Our robot kit came with holes to mount bump sensors, but without the sensors themselves. We started by mounting two bump sensor switches on the front of the robot. Then we hot-glue-gunned metal strips on the sensors so they would have a feeling range outside of the robot platform. Then we connected the sensors to the bump sensor connections on the NextStep board. We touch-tested the sensors and they worked great. We are looking forward to seeing how they work in a real application after we write some more involved code.
In order to accurately map its environment, the robot needed sonar-sensing capabilities. This turned out to be a much more involved task than we had originally thought. We used the RugBat kit, designed for the Rug Warrior. We had to figure out how to use the RugBat, without damaging the kit, to work with our platform. We followed directions on a web page that were very helpful. The URL is as follows:
First we had to build a circuit board from the following schematic:
This took a lot of time, as we had to build a new circuit board from scratch. After we finished soldering together the board, we mounted the board on the robot base. Next to the board, we mounted the stepper motor from the RugBat kit and then mounted the Polaroid sensor from the RugBat kit on top of the stepper motor. Then we connected up the sonar sensor to the board we made.
After everything was mounted, we hooked the new board and the stepper motor up to free input slots on the NextStep board. Then we had to figure out how to get the stepper motor to work with the BasicStamp, since the pulse signals work differently than the other motors. Then we calibrated and tested the sonar sensor. The only redeeming factor of this task was that after we finished hooking everything up, it just worked. There was really no trouble shooting involved at all.

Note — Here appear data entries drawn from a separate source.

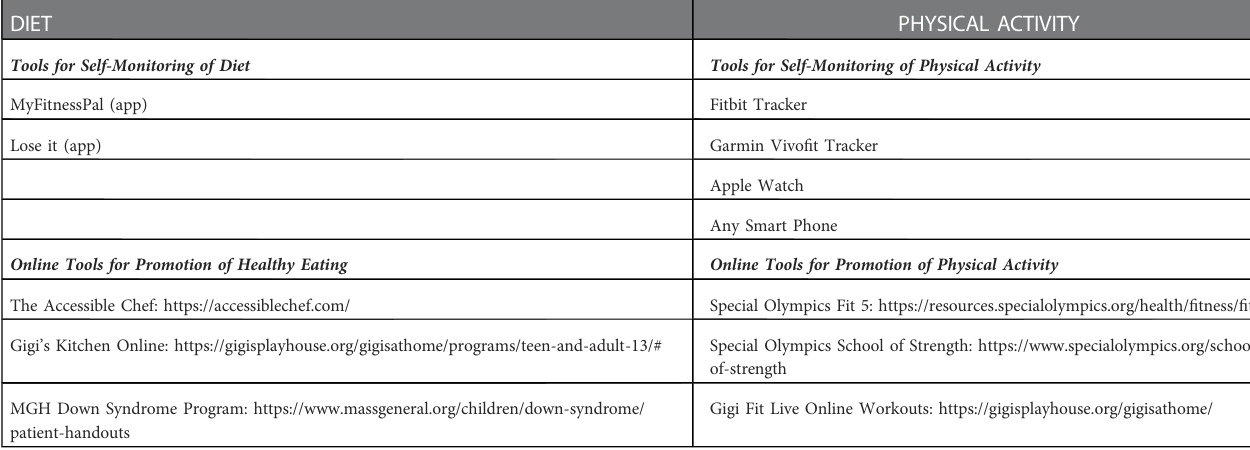
TABLE 4 Technology based tools for self-monitoring and online programs for the promotion of health eating and physical activity. DIET Tools for Self-Monitoring of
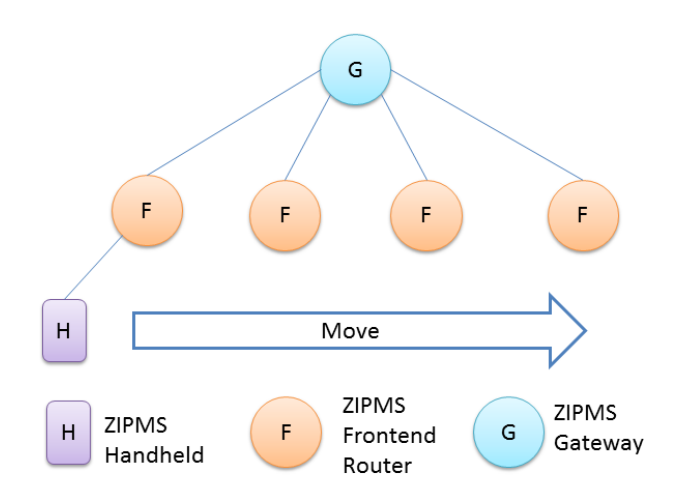
Figure 10. Experimental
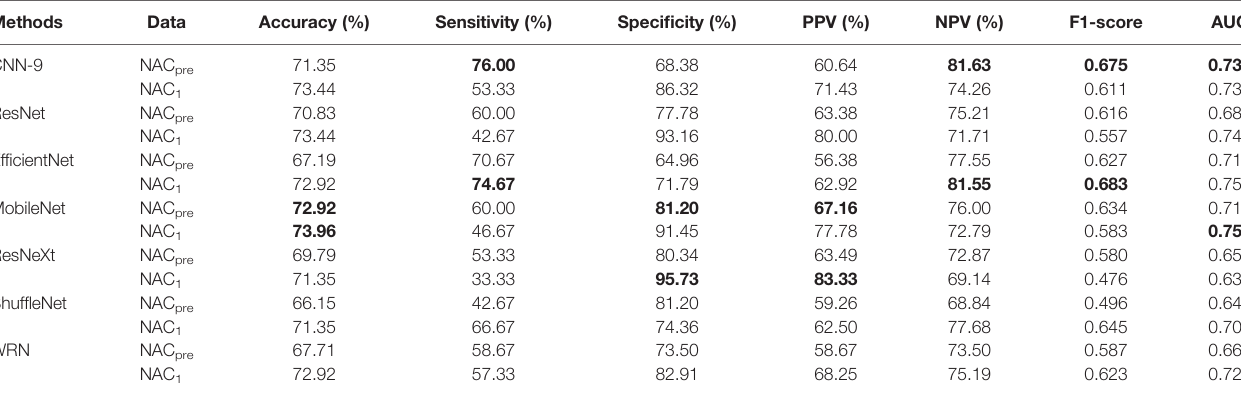
TABLE 9 | Comparison of CNN-9 and sophisticated DL models for single branch classi fi cation. Methods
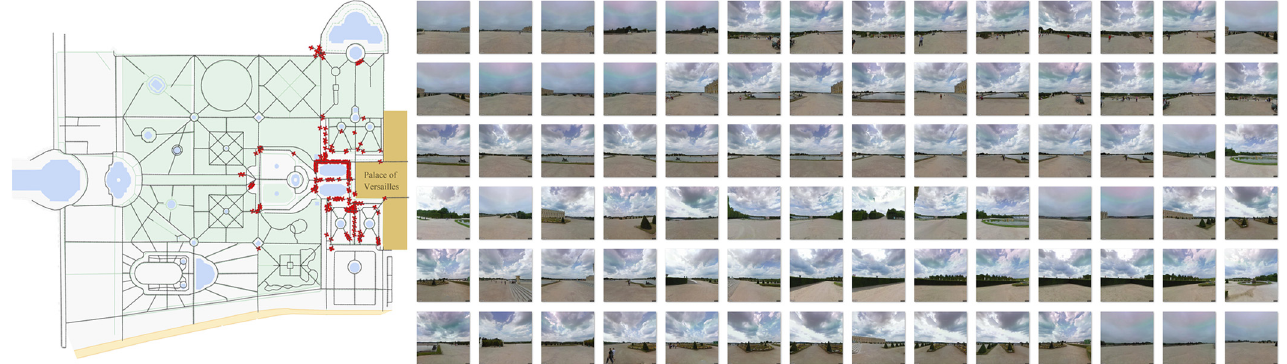
Figure 5. The distribution of ‘Simple’ scenario and its sample images in Gardens of Versailles. The Qinghui Garden does not contain any ‘simple’ scenarios.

When we tested the motors, the pulse values we gave to the motors were far from linear. The values go from 0 to 100. Going from pulse 1 to 2 or from 4 to 5 were very big jumps in the speed of the motor. Once we got into the 30s, going up one pulse value had almost no effect. Between 40 and 100, there was no change at all. The motors were going full speed. We needed some way of calibrating the motors that that we could give values to a drive function and we could know that the speed was increasing (or decreasing) at a linear rate (within the drive function).
We solved this problem by laying down a tape measure and timing how long it took the robot to travel a specific distance with a given pulse value. We did several trials with different pulse values and recorded our results in Excel. Then we graphed the pulse values against the calculated feet/second values. We then had Excel give an approximate curve and equation for our results. It turns out that the pulse values are logarithmic. This was all we needed to know in order to write a linear drive function. The results from our tests are below.
In order to run our mapping and navigation systems on the PC, we needed real-time two-way communication between the PC and the robot. The only way to accomplish this is through the serial port. Included in the PBasic language are serial in and serial out commands that make serial communication very simple. You just give the command and a numerical value that represents the baud rate, parity and stop bits, along with the string you want to transmit. We tested this with the built-in debugger. The input and output worked perfectly over the serial port.
Unfortunately when we went to test the serial communication using a terminal program it did not work as well. As soon as the terminal program (HyperTerminal) connected with the Com port, the Basic Stamp froze. We also tried connecting though a C++ program and had the same problem. We are currently still trying to fix this bug. The problem will definitely be resolved soon.
Our project is coming along very well. Of course we have had our hang-ups, but overall we are very happy with our progress. Now that the robot is all set up and all the hardware is functioning properly (except for the serial communication which will be working shortly), the next step is to start researching mapping and navigation algorithms. Then we can implement our own mapping and navigation software. We will most likely write the entire mapping, path planning, localization and navigation software in Visual C++ and have the PC talk directly to the Basic Stamp via the serial port. Everything is coming along great; were looking forward to making this little guy do some neat stuff!